> Work required
Please repeat the records below exactly, skipping any pictures.

[Records for this exercise Boundary: Start]

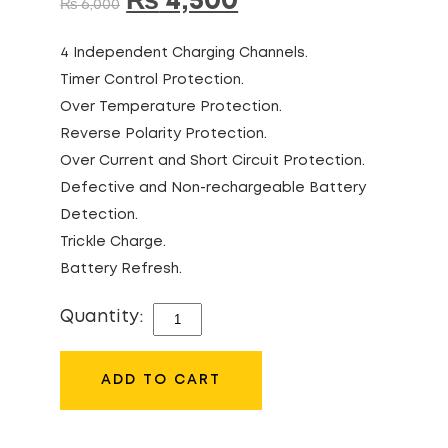
₨
4,500
₨
6,000
4 Independent Charging Channels.
Timer Control Protection.
Over Temperature Protection.
Reverse Polarity Protection.
Over Current and Short Circuit Protection.
Defective and Non-rechargeable Battery
Detection.
Trickle Charge.
Battery Refresh.
Quantity:
CAMELION
BC-
0807F
ADD TO CART
+
AD582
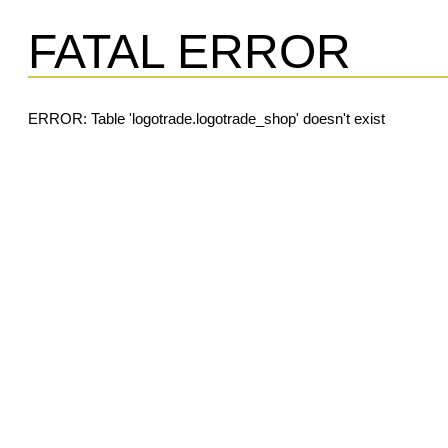
FATAL ERROR
ERROR: Table 'logotrade.logotrade_shop' doesn't exist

[Records for this exercise Boundary: End]

> Worked solution
₨
4,500
₨
6,000
4 Independent Charging Channels.
Timer Control Protection.
Over Temperature Protection.
Reverse Polarity Protection.
Over Current and Short Circuit Protection.
Defective and Non-rechargeable Battery
Detection.
Trickle Charge.
Battery Refresh.
Quantity:
CAMELION
BC-
0807F
ADD TO CART
+
AD582
FATAL ERROR
ERROR: Table 'logotrade.logotrade_shop' doesn't exist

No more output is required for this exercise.